Black Adam might be preparing to change the hierarchy of power in the DC Universe when it hits theaters at the end of this week, but the changes are already happening in the real world. According to reports, Walter Hamada has left DC Films after four years as the studio’s president.
Hamada’s departure has been anticipated by industry watchers for some time. Beyond the fact that a number of high-profile executives have left the movie side of Warner Bros. since the Warner Bros. Discovery merger earlier this year — Hamada is the fifth, in addition to multiple layoffs in almost every division of WBD in the past few months — it’s been an open secret that WBD chief David Zaslav is looking for his own version of Marvel’s Kevin Feige to shepherd in a new era of DC content on the big and small screens.
Before DC, Hamada was the VP of production at Columbia Pictures, as an executive at New Line Cinema, where he oversaw the creation of The Conjuring franchise, as well as the successful reboot of Stephen King’s It.

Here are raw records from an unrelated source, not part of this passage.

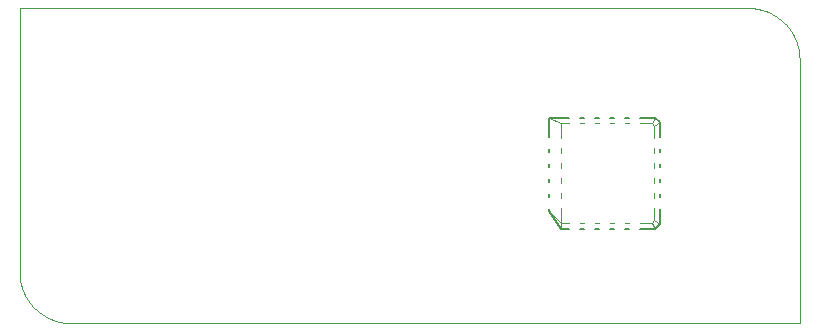
<source format=gto>
G04 EAGLE Gerber RS-274X export*
G75*
%MOMM*%
%FSLAX34Y34*%
%LPD*%
%INSilk top*%
%IPPOS*%
%AMOC8*
5,1,8,0,0,1.08239X$1,22.5*%
G01*
%ADD10C,0.000000*%
%ADD11C,0.002541*%
%ADD12C,0.152400*%
%ADD13C,0.050800*%


D10*
X50800Y50800D02*
X660400Y50800D01*
D11*
X50800Y50800D02*
X43360Y50800D01*
X42312Y50813D01*
X41265Y50851D01*
X40219Y50914D01*
X39175Y51002D01*
X38134Y51116D01*
X37095Y51255D01*
X36060Y51419D01*
X35029Y51608D01*
X34004Y51822D01*
X32983Y52060D01*
X31969Y52323D01*
X30961Y52610D01*
X29961Y52922D01*
X28968Y53258D01*
X27984Y53618D01*
X27009Y54001D01*
X26044Y54408D01*
X25088Y54838D01*
X24143Y55291D01*
X23210Y55767D01*
X22288Y56265D01*
X21378Y56785D01*
X20482Y57327D01*
X19598Y57891D01*
X18729Y58475D01*
X17874Y59081D01*
X17033Y59707D01*
X16209Y60353D01*
X15400Y61019D01*
X14607Y61705D01*
X13831Y62409D01*
X13073Y63132D01*
X12332Y63873D01*
X11609Y64631D01*
X10905Y65407D01*
X10219Y66200D01*
X9553Y67009D01*
X8907Y67833D01*
X8281Y68674D01*
X7675Y69529D01*
X7091Y70398D01*
X6527Y71282D01*
X5985Y72178D01*
X5465Y73088D01*
X4967Y74010D01*
X4491Y74943D01*
X4038Y75888D01*
X3608Y76844D01*
X3201Y77809D01*
X2818Y78784D01*
X2458Y79768D01*
X2122Y80761D01*
X1810Y81761D01*
X1523Y82769D01*
X1260Y83783D01*
X1022Y84804D01*
X808Y85829D01*
X619Y86860D01*
X455Y87895D01*
X316Y88934D01*
X202Y89975D01*
X114Y91019D01*
X51Y92065D01*
X13Y93112D01*
X0Y94160D01*
X0Y317500D01*
X660400Y274140D02*
X660400Y50800D01*
X660400Y274140D02*
X660387Y275188D01*
X660349Y276235D01*
X660286Y277281D01*
X660198Y278325D01*
X660084Y279366D01*
X659945Y280405D01*
X659781Y281440D01*
X659592Y282471D01*
X659378Y283496D01*
X659140Y284517D01*
X658877Y285531D01*
X658590Y286539D01*
X658278Y287539D01*
X657942Y288532D01*
X657582Y289516D01*
X657199Y290491D01*
X656792Y291456D01*
X656362Y292412D01*
X655909Y293357D01*
X655433Y294290D01*
X654935Y295212D01*
X654415Y296122D01*
X653873Y297018D01*
X653309Y297902D01*
X652725Y298771D01*
X652119Y299626D01*
X651493Y300467D01*
X650847Y301291D01*
X650181Y302100D01*
X649495Y302893D01*
X648791Y303669D01*
X648068Y304427D01*
X647327Y305168D01*
X646569Y305891D01*
X645793Y306595D01*
X645000Y307281D01*
X644191Y307947D01*
X643367Y308593D01*
X642526Y309219D01*
X641671Y309825D01*
X640802Y310409D01*
X639918Y310973D01*
X639022Y311515D01*
X638112Y312035D01*
X637190Y312533D01*
X636257Y313009D01*
X635312Y313462D01*
X634356Y313892D01*
X633391Y314299D01*
X632416Y314682D01*
X631432Y315042D01*
X630439Y315378D01*
X629439Y315690D01*
X628431Y315977D01*
X627417Y316240D01*
X626396Y316478D01*
X625371Y316692D01*
X624340Y316881D01*
X623305Y317045D01*
X622266Y317184D01*
X621225Y317298D01*
X620181Y317386D01*
X619135Y317449D01*
X618088Y317487D01*
X617040Y317500D01*
X0Y317500D01*
D12*
X474810Y224800D02*
X477690Y224800D01*
X487510Y224800D02*
X490390Y224800D01*
X500210Y224800D02*
X503090Y224800D01*
X512910Y224800D02*
X515790Y224800D01*
X525610Y224800D02*
X538300Y224800D01*
X542300Y220800D01*
X542300Y208110D01*
X542300Y198290D02*
X542300Y195410D01*
X542300Y185590D02*
X542300Y182710D01*
X542300Y172890D02*
X542300Y170010D01*
X542300Y160190D02*
X542300Y157310D01*
X542300Y147490D02*
X542300Y134800D01*
X538300Y130800D01*
X525610Y130800D01*
X515790Y130800D02*
X512910Y130800D01*
X503090Y130800D02*
X500210Y130800D01*
X490390Y130800D02*
X487510Y130800D01*
X477690Y130800D02*
X474810Y130800D01*
X464990Y130800D02*
X458300Y130800D01*
X448300Y145700D01*
X448300Y147490D01*
X448300Y157310D02*
X448300Y160190D01*
X448300Y170010D02*
X448300Y172890D01*
X448300Y182710D02*
X448300Y185590D01*
X448300Y195410D02*
X448300Y198290D01*
X448300Y208110D02*
X448300Y224800D01*
X464990Y224800D01*
D13*
X465390Y219800D02*
X458300Y219800D01*
X474410Y219800D02*
X478090Y219800D01*
X487110Y219800D02*
X490790Y219800D01*
X499810Y219800D02*
X503490Y219800D01*
X512510Y219800D02*
X516190Y219800D01*
X525210Y219800D02*
X535300Y219800D01*
X537300Y217800D01*
X537300Y207710D01*
X537300Y198690D02*
X537300Y195010D01*
X537300Y185990D02*
X537300Y182310D01*
X537300Y173290D02*
X537300Y169610D01*
X537300Y160590D02*
X537300Y156910D01*
X537300Y147890D02*
X537300Y137800D01*
X535300Y135800D01*
X525210Y135800D01*
X516190Y135800D02*
X512510Y135800D01*
X503490Y135800D02*
X499810Y135800D01*
X490790Y135800D02*
X487110Y135800D01*
X478090Y135800D02*
X474410Y135800D01*
X465390Y135800D02*
X458300Y135800D01*
X448400Y145700D01*
X458300Y156910D02*
X458300Y160590D01*
X458300Y169610D02*
X458300Y173290D01*
X458300Y182310D02*
X458300Y185990D01*
X458300Y195010D02*
X458300Y198690D01*
X458300Y207710D02*
X458300Y219800D01*
X535300Y219800D02*
X538300Y224800D01*
X542300Y220800D02*
X537300Y217800D01*
X537300Y137800D02*
X542300Y134800D01*
X538300Y130800D02*
X535300Y135800D01*
X458300Y219800D02*
X448300Y224800D01*
X458300Y147890D02*
X458300Y135800D01*
X458300Y130900D01*
M02*

</source>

He became president at DC in the wake of the underperformance of Justice League at the box office, overseeing everything from Aquaman and Shazam! through the upcoming Blue Beetle and Aquaman and the Lost Kingdom.

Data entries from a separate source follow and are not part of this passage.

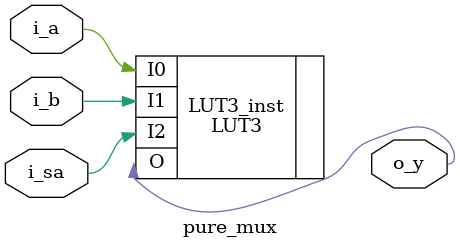
<source format=v>

`timescale 1ns/1ns

module pure_mux #(
    parameter DOMAIN_3V0 = 0
  )(
    input  i_a,
    input  i_b,
    input  i_sa,
    output o_y
  );

  LUT3 #(
    .INIT (8'b1010_1100)
  ) LUT3_inst (
    .I0 (i_a),
    .I1 (i_b),
    .I2 (i_sa),
    .O  (o_y)
  ) /* synthesis syn_noprune=1 */ /*synthesis syn_preserve=1 */ ;

endmodule


</source>
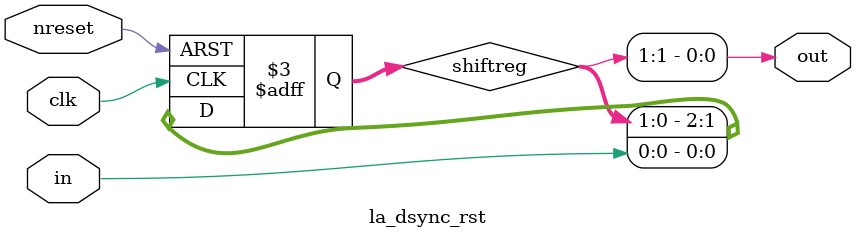
<source format=v>

module la_dsync_rst
  #(parameter PROP = "DEFAULT")
   (
    input  clk,    // clock
    input  nreset, // async reset
    input  in,     // input data
    output out     // synchronized data
    );

   localparam STAGES=2;
   localparam RND = 1;

   reg [STAGES:0] shiftreg;
   integer        sync_delay;

   always @ (posedge clk or negedge nreset)
     if (~nreset)
       shiftreg[STAGES:0] <= 'h0;
     else
       begin
          shiftreg[STAGES:0] <= {shiftreg[STAGES-1:0],in};
`ifndef SYNTHESIS
          sync_delay <= {$random} % 2;
`endif
       end

`ifdef SYNTHESIS
   assign out = shiftreg[STAGES-1];
`else
   assign out = (|sync_delay & (|RND)) ? shiftreg[STAGES] : shiftreg[STAGES-1];
`endif

endmodule

</source>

It was also Hamada who pushed for increased DC output for the HBO Max platform, including James Gunn’s Peacemaker spin-off from last year’s The Suicide Squad movie, as well as the cancelled Batgirl feature starring Leslie Grace.

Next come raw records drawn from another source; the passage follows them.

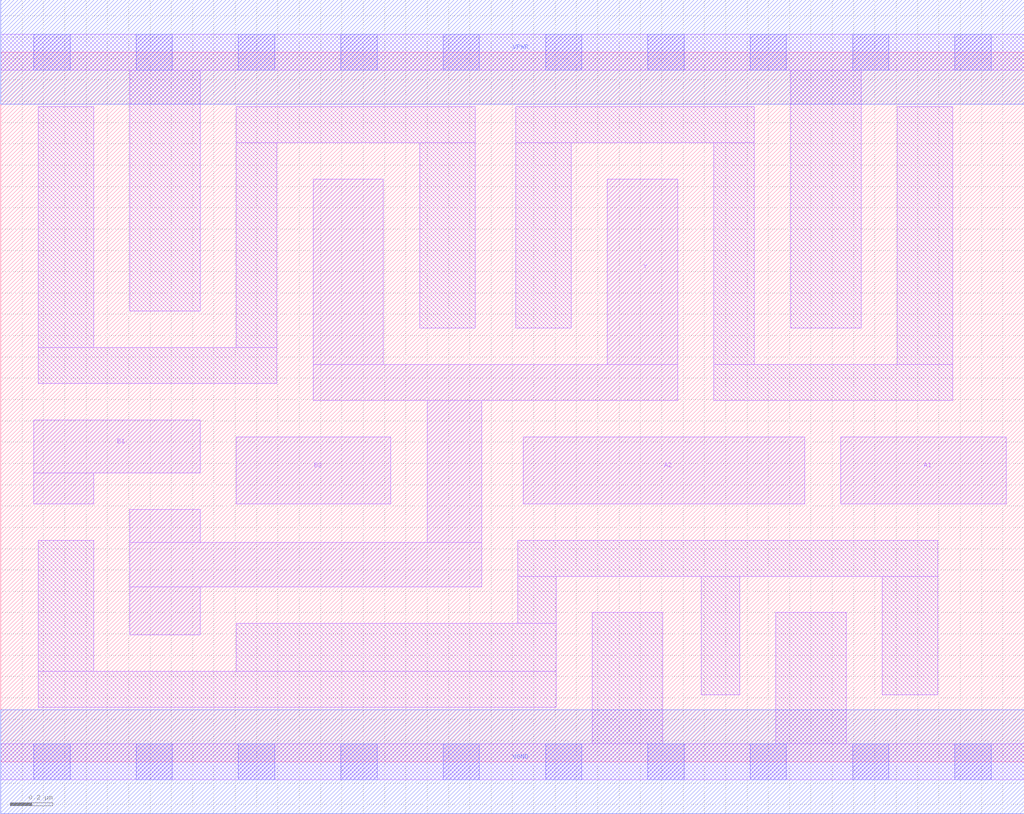
<source format=lef>
# Copyright 2020 The SkyWater PDK Authors
#
# Licensed under the Apache License, Version 2.0 (the "License");
# you may not use this file except in compliance with the License.
# You may obtain a copy of the License at
#
#     https://www.apache.org/licenses/LICENSE-2.0
#
# Unless required by applicable law or agreed to in writing, software
# distributed under the License is distributed on an "AS IS" BASIS,
# WITHOUT WARRANTIES OR CONDITIONS OF ANY KIND, either express or implied.
# See the License for the specific language governing permissions and
# limitations under the License.
#
# SPDX-License-Identifier: Apache-2.0

VERSION 5.7 ;
  NOWIREEXTENSIONATPIN ON ;
  DIVIDERCHAR "/" ;
  BUSBITCHARS "[]" ;
UNITS
  DATABASE MICRONS 200 ;
END UNITS
MACRO sky130_fd_sc_lp__o22ai_2
  CLASS CORE ;
  FOREIGN sky130_fd_sc_lp__o22ai_2 ;
  ORIGIN  0.000000  0.000000 ;
  SIZE  4.800000 BY  3.330000 ;
  SYMMETRY X Y R90 ;
  SITE unit ;
  PIN A1
    ANTENNAGATEAREA  0.630000 ;
    DIRECTION INPUT ;
    USE SIGNAL ;
    PORT
      LAYER li1 ;
        RECT 3.940000 1.210000 4.715000 1.525000 ;
    END
  END A1
  PIN A2
    ANTENNAGATEAREA  0.630000 ;
    DIRECTION INPUT ;
    USE SIGNAL ;
    PORT
      LAYER li1 ;
        RECT 2.450000 1.210000 3.770000 1.525000 ;
    END
  END A2
  PIN B1
    ANTENNAGATEAREA  0.630000 ;
    DIRECTION INPUT ;
    USE SIGNAL ;
    PORT
      LAYER li1 ;
        RECT 0.155000 1.210000 0.435000 1.355000 ;
        RECT 0.155000 1.355000 0.935000 1.605000 ;
    END
  END B1
  PIN B2
    ANTENNAGATEAREA  0.630000 ;
    DIRECTION INPUT ;
    USE SIGNAL ;
    PORT
      LAYER li1 ;
        RECT 1.105000 1.210000 1.830000 1.525000 ;
    END
  END B2
  PIN Y
    ANTENNADIFFAREA  1.176000 ;
    DIRECTION OUTPUT ;
    USE SIGNAL ;
    PORT
      LAYER li1 ;
        RECT 0.605000 0.595000 0.935000 0.820000 ;
        RECT 0.605000 0.820000 2.255000 1.030000 ;
        RECT 0.605000 1.030000 0.935000 1.185000 ;
        RECT 1.465000 1.695000 3.175000 1.865000 ;
        RECT 1.465000 1.865000 1.795000 2.735000 ;
        RECT 2.000000 1.030000 2.255000 1.695000 ;
        RECT 2.845000 1.865000 3.175000 2.735000 ;
    END
  END Y
  PIN VGND
    DIRECTION INOUT ;
    USE GROUND ;
    PORT
      LAYER met1 ;
        RECT 0.000000 -0.245000 4.800000 0.245000 ;
    END
  END VGND
  PIN VPWR
    DIRECTION INOUT ;
    USE POWER ;
    PORT
      LAYER met1 ;
        RECT 0.000000 3.085000 4.800000 3.575000 ;
    END
  END VPWR
  OBS
    LAYER li1 ;
      RECT 0.000000 -0.085000 4.800000 0.085000 ;
      RECT 0.000000  3.245000 4.800000 3.415000 ;
      RECT 0.175000  0.255000 2.605000 0.425000 ;
      RECT 0.175000  0.425000 0.435000 1.040000 ;
      RECT 0.175000  1.775000 1.295000 1.945000 ;
      RECT 0.175000  1.945000 0.435000 3.075000 ;
      RECT 0.605000  2.115000 0.935000 3.245000 ;
      RECT 1.105000  0.425000 2.605000 0.650000 ;
      RECT 1.105000  1.945000 1.295000 2.905000 ;
      RECT 1.105000  2.905000 2.225000 3.075000 ;
      RECT 1.965000  2.035000 2.225000 2.905000 ;
      RECT 2.415000  2.035000 2.675000 2.905000 ;
      RECT 2.415000  2.905000 3.535000 3.075000 ;
      RECT 2.425000  0.650000 2.605000 0.870000 ;
      RECT 2.425000  0.870000 4.395000 1.040000 ;
      RECT 2.775000  0.085000 3.105000 0.700000 ;
      RECT 3.285000  0.315000 3.465000 0.870000 ;
      RECT 3.345000  1.695000 4.465000 1.865000 ;
      RECT 3.345000  1.865000 3.535000 2.905000 ;
      RECT 3.635000  0.085000 3.965000 0.700000 ;
      RECT 3.705000  2.035000 4.035000 3.245000 ;
      RECT 4.135000  0.315000 4.395000 0.870000 ;
      RECT 4.205000  1.865000 4.465000 3.075000 ;
    LAYER mcon ;
      RECT 0.155000 -0.085000 0.325000 0.085000 ;
      RECT 0.155000  3.245000 0.325000 3.415000 ;
      RECT 0.635000 -0.085000 0.805000 0.085000 ;
      RECT 0.635000  3.245000 0.805000 3.415000 ;
      RECT 1.115000 -0.085000 1.285000 0.085000 ;
      RECT 1.115000  3.245000 1.285000 3.415000 ;
      RECT 1.595000 -0.085000 1.765000 0.085000 ;
      RECT 1.595000  3.245000 1.765000 3.415000 ;
      RECT 2.075000 -0.085000 2.245000 0.085000 ;
      RECT 2.075000  3.245000 2.245000 3.415000 ;
      RECT 2.555000 -0.085000 2.725000 0.085000 ;
      RECT 2.555000  3.245000 2.725000 3.415000 ;
      RECT 3.035000 -0.085000 3.205000 0.085000 ;
      RECT 3.035000  3.245000 3.205000 3.415000 ;
      RECT 3.515000 -0.085000 3.685000 0.085000 ;
      RECT 3.515000  3.245000 3.685000 3.415000 ;
      RECT 3.995000 -0.085000 4.165000 0.085000 ;
      RECT 3.995000  3.245000 4.165000 3.415000 ;
      RECT 4.475000 -0.085000 4.645000 0.085000 ;
      RECT 4.475000  3.245000 4.645000 3.415000 ;
  END
END sky130_fd_sc_lp__o22ai_2
END LIBRARY

</source>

The fate of the Batgirl movie was one of the first signifiers that Hamada was unlikely to stay with DC in the longterm. According to those in the know, he was unaware that the project had been cancelled until after the decision had been made, and reportedly almost left the company in response. Another nail in his metaphorical coffin has been the suggestion that he had attempted to block a high-profile cameo in the upcoming Black Adam, only to be overruled by other WBD executives.
Also during Hamada’s time in charge of DC, he found himself accused of interfering into investigations of misconduct on the set of Justice League, with Cyborg actor Ray Fisher publicly accusing him of trying “to destroy a Black man’s credibility” in response.